[Given text]:

----

If you've recently cheered the story of the enterprising young man so dedicated to his job that he ran twenty miles back and forth to his employer until some kindly boss gave him his old car; if you teared up to the tale of the young couple whose baby was born with a life threatening condition prompting a local community to band together and start up an enormously successful GoFundMe page; or you’re just in awe of the generosity of the coworkers who donated their own vacation time to allow a mother a few extra days with her newborn, please take a moment to reflect. While everyone loves the happy endings and admires the spirit of sacrifice these types of stories emphasize, there are countless other untold stories where the outcome is not nearly so rosy.
Jessica Goldstein, writing for Think Progress, captures what is inherently insidious about all of these feel-good stories: they try to put a positive spin on something which ought to be treated with outrage if not out-and-out horror.
Stories like this keep popping up on Twitter like zits on a prepubescent forehead: The sunshiney announcement about the GoFundMe for the guy with leukemia who can’t pay for his own medical costs. (He is employed by an organization whose owner has a net worth of $5.2 billion.) The dad who works three jobs to support his family saving up to buy his 14-year-old daughter a dress for an eighth grade dance. The college student who ran 20 miles to work after his car broke down and whose boss rewarded him for this effort by giving him his own car.

----

[Supplied material]:

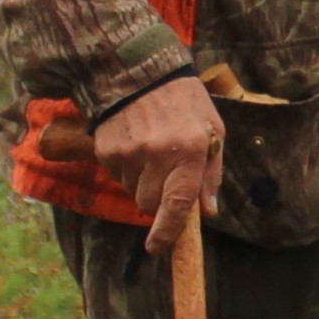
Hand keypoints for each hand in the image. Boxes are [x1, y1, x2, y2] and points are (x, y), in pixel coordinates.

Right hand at [96, 73, 226, 253]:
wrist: (136, 69)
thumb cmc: (184, 101)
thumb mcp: (212, 130)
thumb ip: (211, 173)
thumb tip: (207, 212)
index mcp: (189, 150)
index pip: (178, 204)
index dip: (168, 232)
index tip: (158, 249)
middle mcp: (157, 154)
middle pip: (150, 204)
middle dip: (159, 199)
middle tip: (166, 173)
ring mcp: (128, 153)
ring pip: (133, 192)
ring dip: (143, 182)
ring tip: (152, 149)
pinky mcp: (106, 150)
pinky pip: (118, 176)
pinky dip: (128, 169)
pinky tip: (135, 142)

----

[Tasks for this exercise]:
1/ Copy the passage about feel-good stories word for word, starting at "If you've recently" and ending at "nearly so rosy.".
2/ In the passage about feel-good stories, which publication is Jessica Goldstein writing for?
3/ Could you condense the paragraph of the passage about feel-good stories that begins "Stories like this keep popping up" into a short list of its main facts?
The records come from a separate source unrelated to this passage.

[Outputs in order]:
1/
If you've recently cheered the story of the enterprising young man so dedicated to his job that he ran twenty miles back and forth to his employer until some kindly boss gave him his old car; if you teared up to the tale of the young couple whose baby was born with a life threatening condition prompting a local community to band together and start up an enormously successful GoFundMe page; or you’re just in awe of the generosity of the coworkers who donated their own vacation time to allow a mother a few extra days with her newborn, please take a moment to reflect. While everyone loves the happy endings and admires the spirit of sacrifice these types of stories emphasize, there are countless other untold stories where the outcome is not nearly so rosy.

2/ Think Progress.

3/
- Such stories keep appearing on Twitter.
- A GoFundMe supports a man with leukemia who can't pay his medical costs, though the owner of the organization employing him is worth $5.2 billion.
- A father working three jobs saves to buy his 14-year-old daughter an eighth grade dance dress.
- A college student ran 20 miles to work after his car broke down, and his boss gave him his own car.